## Problem description
Below is some data. Retype exactly the lines starting at the one with "11: (667, 343)" and ending at the one with "[00:00.600]".

## Data provided
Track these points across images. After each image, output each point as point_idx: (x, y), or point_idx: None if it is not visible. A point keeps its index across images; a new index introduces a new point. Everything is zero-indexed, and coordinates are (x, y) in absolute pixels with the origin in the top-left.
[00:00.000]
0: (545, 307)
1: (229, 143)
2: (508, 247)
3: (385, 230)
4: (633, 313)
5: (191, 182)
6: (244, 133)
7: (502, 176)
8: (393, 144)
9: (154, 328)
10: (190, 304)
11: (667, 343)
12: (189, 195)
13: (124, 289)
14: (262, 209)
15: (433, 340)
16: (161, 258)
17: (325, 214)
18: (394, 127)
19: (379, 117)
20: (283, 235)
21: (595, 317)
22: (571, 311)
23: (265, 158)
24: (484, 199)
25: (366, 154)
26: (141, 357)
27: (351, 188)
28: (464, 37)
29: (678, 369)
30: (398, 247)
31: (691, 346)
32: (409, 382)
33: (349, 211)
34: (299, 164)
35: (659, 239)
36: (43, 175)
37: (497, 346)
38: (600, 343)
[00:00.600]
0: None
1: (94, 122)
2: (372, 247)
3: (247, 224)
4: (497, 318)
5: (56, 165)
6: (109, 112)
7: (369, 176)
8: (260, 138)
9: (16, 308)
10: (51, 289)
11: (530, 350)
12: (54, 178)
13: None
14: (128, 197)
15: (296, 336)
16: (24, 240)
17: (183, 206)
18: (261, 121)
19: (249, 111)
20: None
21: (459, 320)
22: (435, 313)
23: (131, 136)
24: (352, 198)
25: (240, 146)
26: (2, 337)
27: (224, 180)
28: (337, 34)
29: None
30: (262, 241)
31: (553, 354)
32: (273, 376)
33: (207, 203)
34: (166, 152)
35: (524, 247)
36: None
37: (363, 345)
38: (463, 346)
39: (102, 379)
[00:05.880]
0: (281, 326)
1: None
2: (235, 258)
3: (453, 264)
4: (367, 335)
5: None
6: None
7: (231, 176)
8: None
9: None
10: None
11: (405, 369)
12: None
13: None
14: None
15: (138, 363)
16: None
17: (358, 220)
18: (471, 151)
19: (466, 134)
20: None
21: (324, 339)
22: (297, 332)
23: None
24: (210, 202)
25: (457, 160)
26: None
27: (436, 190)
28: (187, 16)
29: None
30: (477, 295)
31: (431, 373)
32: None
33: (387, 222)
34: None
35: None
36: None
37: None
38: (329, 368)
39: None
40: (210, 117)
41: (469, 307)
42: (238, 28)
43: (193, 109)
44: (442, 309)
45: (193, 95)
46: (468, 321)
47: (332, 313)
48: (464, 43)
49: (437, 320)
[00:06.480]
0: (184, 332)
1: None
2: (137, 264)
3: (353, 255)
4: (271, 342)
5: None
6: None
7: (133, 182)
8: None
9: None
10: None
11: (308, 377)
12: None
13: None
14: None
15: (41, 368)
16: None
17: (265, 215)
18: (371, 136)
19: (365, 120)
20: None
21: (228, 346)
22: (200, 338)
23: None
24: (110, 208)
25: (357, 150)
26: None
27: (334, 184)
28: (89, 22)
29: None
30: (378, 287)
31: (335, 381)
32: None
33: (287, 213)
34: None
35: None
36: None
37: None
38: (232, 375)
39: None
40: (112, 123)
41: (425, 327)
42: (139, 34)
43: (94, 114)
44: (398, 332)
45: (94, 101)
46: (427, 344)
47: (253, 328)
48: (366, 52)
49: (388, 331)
* * *
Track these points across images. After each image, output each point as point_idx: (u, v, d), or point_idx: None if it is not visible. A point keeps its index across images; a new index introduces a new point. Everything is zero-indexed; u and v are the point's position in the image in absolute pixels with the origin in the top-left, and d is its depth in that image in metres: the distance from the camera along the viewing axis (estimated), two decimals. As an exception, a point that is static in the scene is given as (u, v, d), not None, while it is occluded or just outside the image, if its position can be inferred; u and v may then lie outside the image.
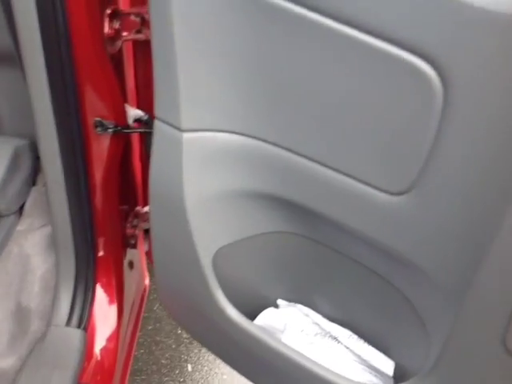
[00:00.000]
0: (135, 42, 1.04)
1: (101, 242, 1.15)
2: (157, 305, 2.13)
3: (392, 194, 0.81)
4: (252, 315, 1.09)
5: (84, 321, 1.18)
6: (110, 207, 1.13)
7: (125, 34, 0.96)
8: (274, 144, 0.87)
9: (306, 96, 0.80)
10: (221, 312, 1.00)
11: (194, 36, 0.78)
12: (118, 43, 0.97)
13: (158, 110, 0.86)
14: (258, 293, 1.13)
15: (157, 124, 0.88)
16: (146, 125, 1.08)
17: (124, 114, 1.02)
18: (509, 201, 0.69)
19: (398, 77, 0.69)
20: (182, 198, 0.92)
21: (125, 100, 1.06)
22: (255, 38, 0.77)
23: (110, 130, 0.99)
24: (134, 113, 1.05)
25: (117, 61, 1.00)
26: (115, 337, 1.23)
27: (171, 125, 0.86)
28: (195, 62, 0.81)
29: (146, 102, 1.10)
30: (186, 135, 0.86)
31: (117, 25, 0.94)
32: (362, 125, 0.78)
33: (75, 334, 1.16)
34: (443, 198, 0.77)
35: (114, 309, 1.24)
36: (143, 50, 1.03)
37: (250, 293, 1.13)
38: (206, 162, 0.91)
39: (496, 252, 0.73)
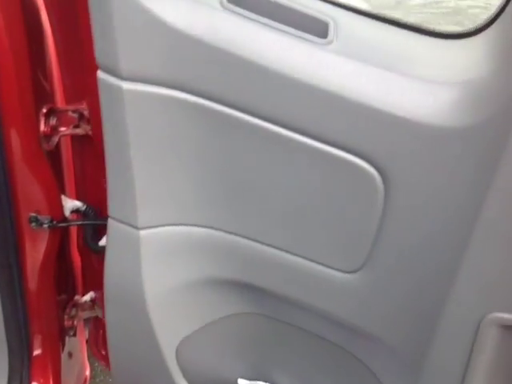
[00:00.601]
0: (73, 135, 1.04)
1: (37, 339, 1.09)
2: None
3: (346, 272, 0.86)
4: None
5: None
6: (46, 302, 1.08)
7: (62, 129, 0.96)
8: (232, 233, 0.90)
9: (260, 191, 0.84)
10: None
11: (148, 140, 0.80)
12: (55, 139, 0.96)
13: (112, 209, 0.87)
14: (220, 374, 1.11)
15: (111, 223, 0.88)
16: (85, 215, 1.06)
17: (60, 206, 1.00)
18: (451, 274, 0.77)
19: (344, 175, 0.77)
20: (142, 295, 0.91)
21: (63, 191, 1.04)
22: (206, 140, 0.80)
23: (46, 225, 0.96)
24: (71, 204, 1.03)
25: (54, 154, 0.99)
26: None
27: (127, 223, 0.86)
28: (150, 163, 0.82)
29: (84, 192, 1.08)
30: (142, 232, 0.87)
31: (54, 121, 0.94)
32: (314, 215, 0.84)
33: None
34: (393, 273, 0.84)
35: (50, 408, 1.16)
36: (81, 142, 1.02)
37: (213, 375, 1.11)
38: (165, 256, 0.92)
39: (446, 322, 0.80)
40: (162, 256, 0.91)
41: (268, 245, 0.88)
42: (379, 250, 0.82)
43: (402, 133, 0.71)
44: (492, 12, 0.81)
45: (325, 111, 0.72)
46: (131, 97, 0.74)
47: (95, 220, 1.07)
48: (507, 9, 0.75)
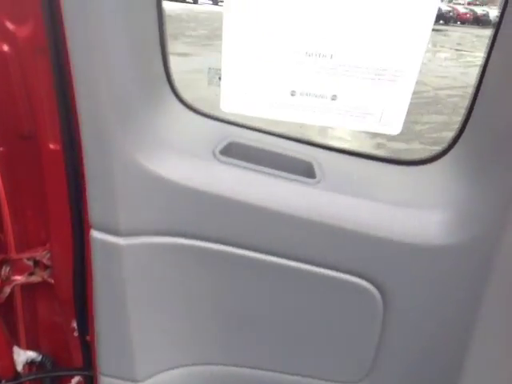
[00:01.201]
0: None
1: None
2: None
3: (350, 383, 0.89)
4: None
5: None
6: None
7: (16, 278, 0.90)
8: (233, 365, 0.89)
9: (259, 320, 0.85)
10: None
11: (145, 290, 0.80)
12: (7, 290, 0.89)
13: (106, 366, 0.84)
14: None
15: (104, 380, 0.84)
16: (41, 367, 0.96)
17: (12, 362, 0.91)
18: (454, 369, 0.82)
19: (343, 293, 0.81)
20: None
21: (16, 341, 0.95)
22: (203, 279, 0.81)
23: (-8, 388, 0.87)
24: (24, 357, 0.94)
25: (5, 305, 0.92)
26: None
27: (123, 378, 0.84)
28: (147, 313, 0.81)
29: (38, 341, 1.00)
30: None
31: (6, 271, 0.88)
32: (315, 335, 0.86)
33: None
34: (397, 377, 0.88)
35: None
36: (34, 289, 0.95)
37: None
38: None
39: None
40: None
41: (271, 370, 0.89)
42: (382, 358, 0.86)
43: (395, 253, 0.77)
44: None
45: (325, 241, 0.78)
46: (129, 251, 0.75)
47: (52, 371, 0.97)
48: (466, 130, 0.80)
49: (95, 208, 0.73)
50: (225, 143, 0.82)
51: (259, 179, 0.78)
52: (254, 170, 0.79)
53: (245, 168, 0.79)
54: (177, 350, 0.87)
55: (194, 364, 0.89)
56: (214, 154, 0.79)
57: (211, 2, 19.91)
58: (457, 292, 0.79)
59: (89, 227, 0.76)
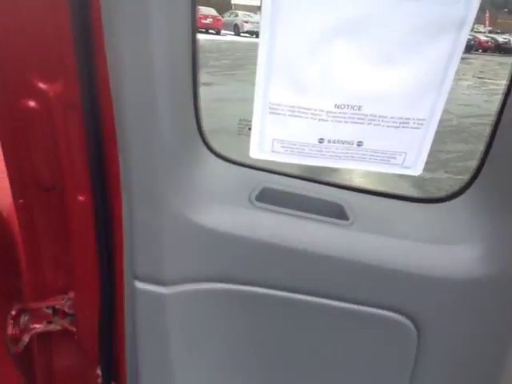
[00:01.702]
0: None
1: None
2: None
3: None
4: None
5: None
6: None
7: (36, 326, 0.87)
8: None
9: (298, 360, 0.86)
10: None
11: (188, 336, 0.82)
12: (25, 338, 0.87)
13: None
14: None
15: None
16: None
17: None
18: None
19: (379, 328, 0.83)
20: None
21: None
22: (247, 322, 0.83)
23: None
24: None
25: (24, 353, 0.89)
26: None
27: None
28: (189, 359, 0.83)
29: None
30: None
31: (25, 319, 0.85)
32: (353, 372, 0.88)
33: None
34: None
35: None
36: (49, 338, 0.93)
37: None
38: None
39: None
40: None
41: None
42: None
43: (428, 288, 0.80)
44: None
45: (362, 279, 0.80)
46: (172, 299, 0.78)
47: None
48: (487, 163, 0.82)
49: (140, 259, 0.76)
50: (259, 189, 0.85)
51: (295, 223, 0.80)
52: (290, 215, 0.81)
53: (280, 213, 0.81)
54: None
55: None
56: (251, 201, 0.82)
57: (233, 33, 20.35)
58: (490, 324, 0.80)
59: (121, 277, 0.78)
...
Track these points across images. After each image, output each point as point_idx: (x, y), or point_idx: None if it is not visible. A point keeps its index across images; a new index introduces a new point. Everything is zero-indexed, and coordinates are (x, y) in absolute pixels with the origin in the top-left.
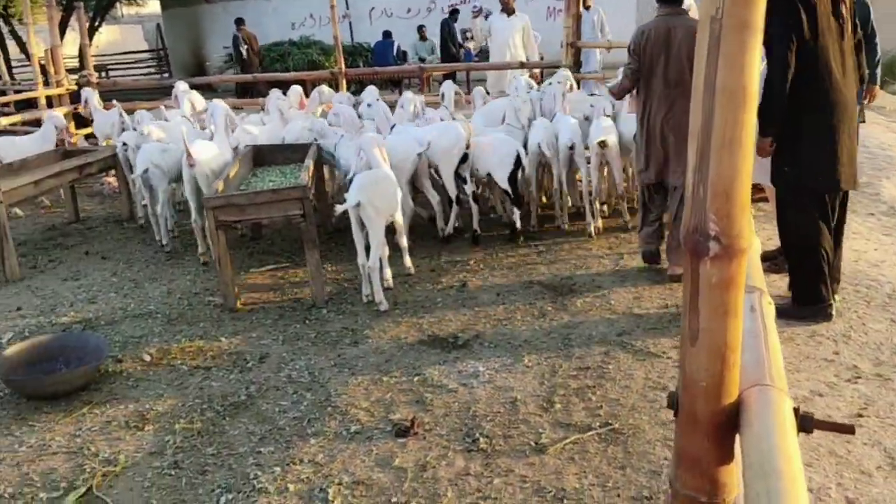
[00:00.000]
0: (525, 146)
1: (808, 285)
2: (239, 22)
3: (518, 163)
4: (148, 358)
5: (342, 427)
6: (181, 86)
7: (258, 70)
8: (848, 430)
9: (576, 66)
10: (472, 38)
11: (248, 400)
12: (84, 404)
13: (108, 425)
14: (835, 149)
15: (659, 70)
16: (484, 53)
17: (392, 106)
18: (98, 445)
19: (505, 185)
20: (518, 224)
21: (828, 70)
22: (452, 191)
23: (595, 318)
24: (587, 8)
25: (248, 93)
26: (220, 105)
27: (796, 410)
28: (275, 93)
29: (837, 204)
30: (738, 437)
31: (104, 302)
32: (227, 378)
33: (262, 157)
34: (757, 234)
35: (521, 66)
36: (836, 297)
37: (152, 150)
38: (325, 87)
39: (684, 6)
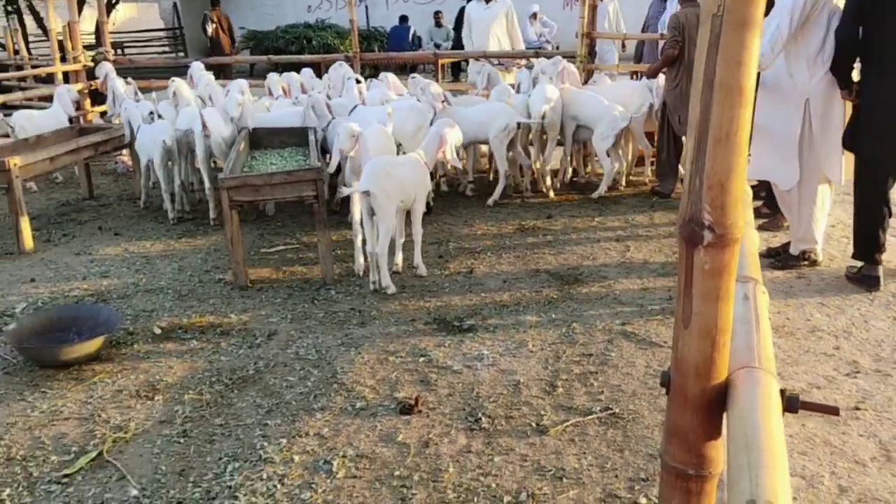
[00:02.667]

## Answer box
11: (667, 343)
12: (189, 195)
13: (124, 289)
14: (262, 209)
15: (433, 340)
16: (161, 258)
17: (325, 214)
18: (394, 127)
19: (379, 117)
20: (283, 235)
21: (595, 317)
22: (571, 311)
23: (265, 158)
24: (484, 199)
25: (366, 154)
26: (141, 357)
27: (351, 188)
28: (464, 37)
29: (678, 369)
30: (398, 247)
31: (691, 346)
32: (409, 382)
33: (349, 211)
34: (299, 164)
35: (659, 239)
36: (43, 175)
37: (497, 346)
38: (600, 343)
[00:00.600]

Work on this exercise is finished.